Exercise goal –
Find how many lines of the records hold the string "pixel" and reply with only that total.

Saved data entries –
***

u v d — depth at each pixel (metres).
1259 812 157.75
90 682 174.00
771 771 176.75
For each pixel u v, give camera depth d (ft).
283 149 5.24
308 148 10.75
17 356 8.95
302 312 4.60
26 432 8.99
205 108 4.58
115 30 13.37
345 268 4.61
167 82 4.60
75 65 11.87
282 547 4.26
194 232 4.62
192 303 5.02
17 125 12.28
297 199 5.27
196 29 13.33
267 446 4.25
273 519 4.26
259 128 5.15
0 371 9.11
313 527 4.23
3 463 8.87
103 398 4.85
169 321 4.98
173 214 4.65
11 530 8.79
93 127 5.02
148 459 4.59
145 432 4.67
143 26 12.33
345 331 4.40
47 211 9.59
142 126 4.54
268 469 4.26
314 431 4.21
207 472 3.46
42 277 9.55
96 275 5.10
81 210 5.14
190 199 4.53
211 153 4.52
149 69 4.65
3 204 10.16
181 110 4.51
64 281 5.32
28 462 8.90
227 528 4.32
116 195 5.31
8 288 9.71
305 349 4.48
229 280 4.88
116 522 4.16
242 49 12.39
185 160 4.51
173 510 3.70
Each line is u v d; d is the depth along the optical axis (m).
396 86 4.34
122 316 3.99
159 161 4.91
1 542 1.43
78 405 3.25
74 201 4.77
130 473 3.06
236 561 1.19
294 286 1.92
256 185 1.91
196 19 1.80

***

Task answer –
2